- [Problem description]: Wherever a line below holds the word "программы", copy that line.

━━━━━━

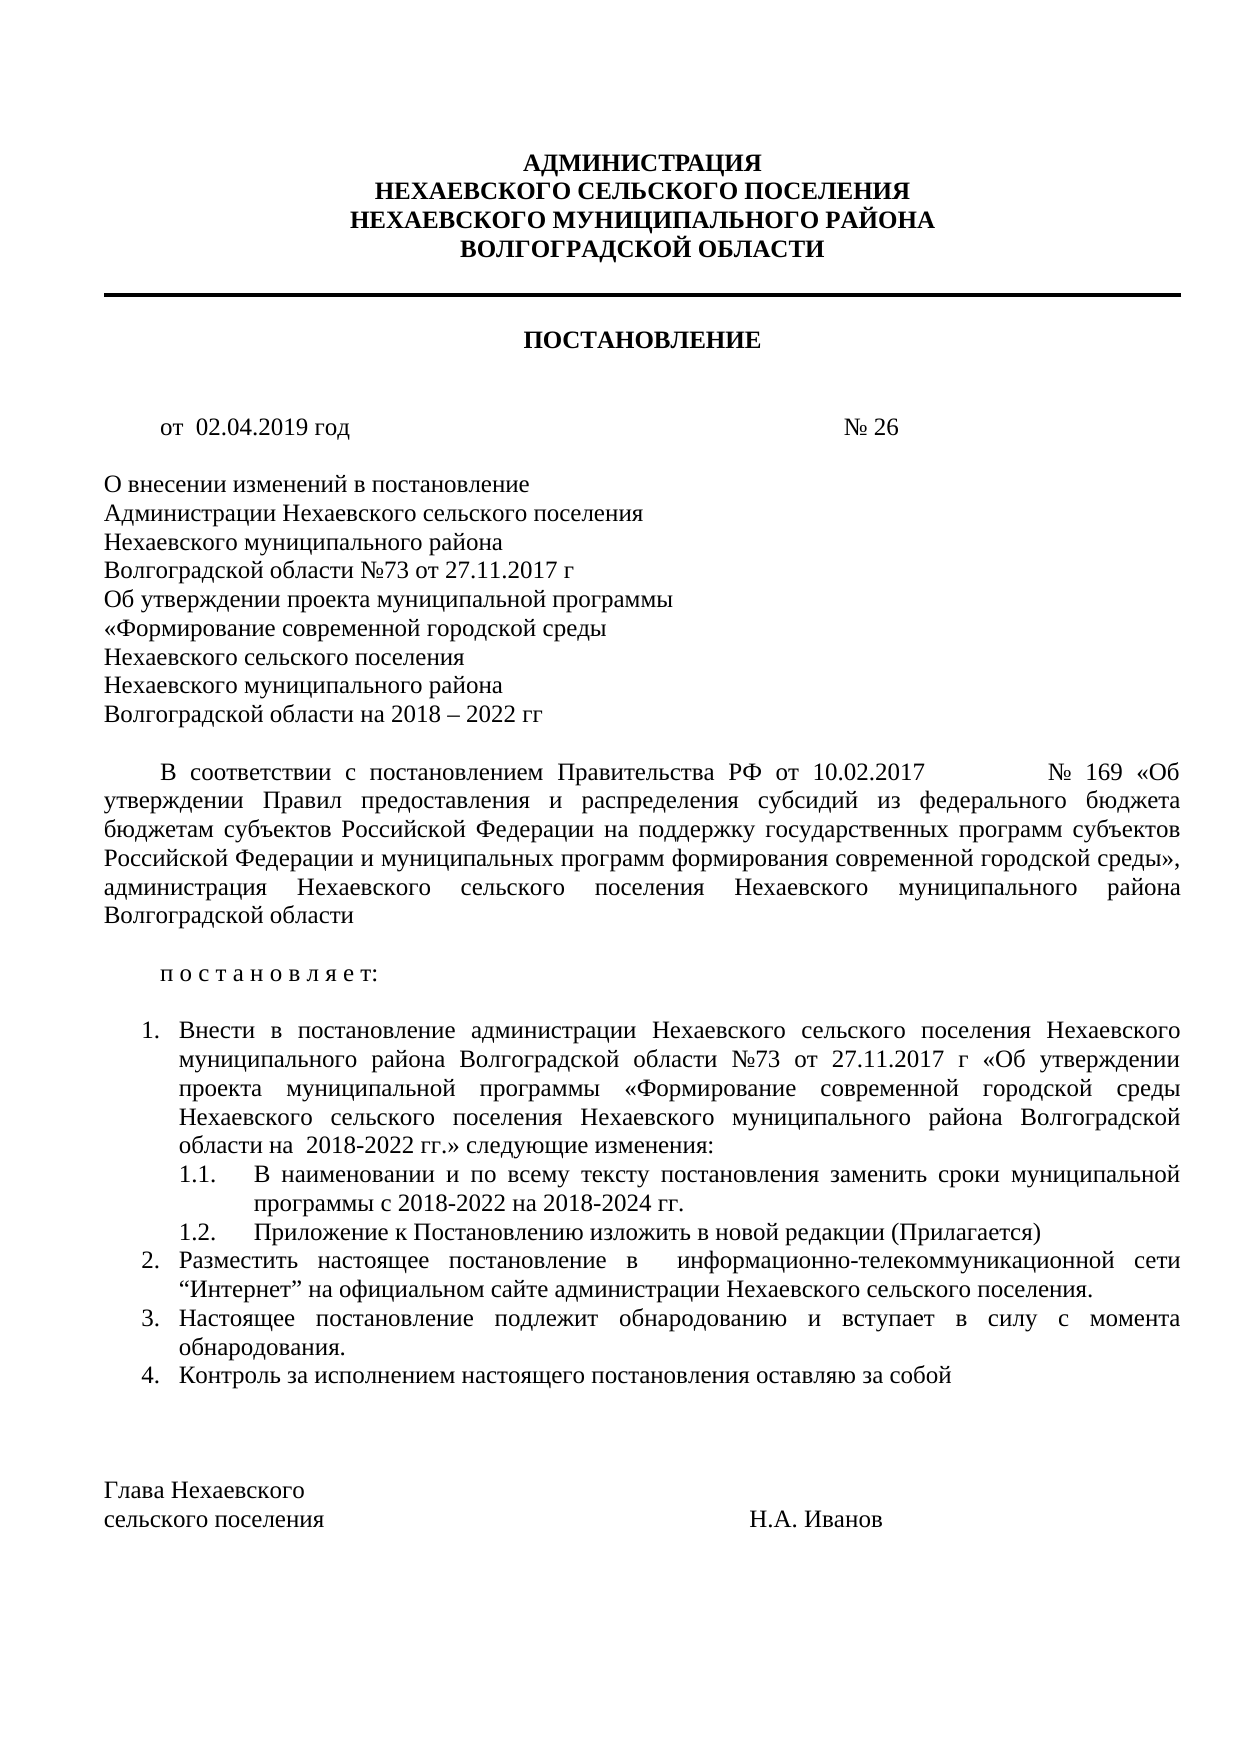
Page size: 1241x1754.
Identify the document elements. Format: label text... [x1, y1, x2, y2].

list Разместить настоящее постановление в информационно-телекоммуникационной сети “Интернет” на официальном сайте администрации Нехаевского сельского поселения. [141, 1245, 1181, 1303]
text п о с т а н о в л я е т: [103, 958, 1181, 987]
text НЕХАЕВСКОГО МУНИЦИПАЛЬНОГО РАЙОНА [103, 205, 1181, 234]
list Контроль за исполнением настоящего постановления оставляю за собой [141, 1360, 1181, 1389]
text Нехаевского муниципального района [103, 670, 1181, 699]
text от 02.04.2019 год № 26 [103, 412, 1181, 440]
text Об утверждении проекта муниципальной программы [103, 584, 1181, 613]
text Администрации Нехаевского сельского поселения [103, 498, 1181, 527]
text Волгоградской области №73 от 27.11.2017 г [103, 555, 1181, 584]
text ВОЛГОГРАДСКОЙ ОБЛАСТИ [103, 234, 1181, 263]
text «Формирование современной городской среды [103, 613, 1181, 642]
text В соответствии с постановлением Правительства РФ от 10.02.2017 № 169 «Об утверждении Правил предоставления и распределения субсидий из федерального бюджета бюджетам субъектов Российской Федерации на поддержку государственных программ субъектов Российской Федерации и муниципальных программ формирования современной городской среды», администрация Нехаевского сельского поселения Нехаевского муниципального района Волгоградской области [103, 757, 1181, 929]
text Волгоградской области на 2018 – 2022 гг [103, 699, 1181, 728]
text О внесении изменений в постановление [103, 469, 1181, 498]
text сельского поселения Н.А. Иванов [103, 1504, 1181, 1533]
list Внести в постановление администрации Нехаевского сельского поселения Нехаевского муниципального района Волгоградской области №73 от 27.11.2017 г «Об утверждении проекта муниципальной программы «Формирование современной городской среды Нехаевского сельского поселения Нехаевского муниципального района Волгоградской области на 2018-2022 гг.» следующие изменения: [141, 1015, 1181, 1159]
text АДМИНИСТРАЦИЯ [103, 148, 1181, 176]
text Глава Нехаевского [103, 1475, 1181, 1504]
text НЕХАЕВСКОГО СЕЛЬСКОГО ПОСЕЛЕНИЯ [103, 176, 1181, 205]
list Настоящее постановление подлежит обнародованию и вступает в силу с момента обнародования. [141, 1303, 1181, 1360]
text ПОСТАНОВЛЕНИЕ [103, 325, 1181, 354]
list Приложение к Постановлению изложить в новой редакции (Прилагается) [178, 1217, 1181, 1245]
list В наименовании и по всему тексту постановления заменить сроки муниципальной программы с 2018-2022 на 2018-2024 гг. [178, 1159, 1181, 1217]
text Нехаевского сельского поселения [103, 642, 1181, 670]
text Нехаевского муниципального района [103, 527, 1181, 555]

━━━━━━

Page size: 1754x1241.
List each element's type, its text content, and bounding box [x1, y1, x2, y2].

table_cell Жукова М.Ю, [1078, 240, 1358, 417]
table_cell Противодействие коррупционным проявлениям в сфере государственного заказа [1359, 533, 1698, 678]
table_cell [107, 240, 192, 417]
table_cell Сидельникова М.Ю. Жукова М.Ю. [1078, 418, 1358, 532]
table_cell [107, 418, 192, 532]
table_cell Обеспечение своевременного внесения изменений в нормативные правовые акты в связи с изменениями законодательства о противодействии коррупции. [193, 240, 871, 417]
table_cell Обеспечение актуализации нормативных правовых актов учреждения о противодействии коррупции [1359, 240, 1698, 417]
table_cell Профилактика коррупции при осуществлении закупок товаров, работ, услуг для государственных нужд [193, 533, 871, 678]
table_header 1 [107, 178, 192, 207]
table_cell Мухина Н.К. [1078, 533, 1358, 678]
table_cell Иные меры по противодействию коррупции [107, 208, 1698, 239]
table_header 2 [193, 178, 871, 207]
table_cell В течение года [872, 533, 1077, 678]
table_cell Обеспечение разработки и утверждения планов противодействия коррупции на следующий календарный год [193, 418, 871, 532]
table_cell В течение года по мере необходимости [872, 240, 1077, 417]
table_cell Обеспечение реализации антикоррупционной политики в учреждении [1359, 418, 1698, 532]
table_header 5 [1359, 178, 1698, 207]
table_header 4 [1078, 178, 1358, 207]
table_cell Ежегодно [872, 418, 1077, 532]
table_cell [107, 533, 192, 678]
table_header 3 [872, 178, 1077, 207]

━━━━━━

- [Solution]:
text Об утверждении проекта муниципальной программы [103, 584, 1181, 613]
list Внести в постановление администрации Нехаевского сельского поселения Нехаевского муниципального района Волгоградской области №73 от 27.11.2017 г «Об утверждении проекта муниципальной программы «Формирование современной городской среды Нехаевского сельского поселения Нехаевского муниципального района Волгоградской области на 2018-2022 гг.» следующие изменения: [141, 1015, 1181, 1159]
list В наименовании и по всему тексту постановления заменить сроки муниципальной программы с 2018-2022 на 2018-2024 гг. [178, 1159, 1181, 1217]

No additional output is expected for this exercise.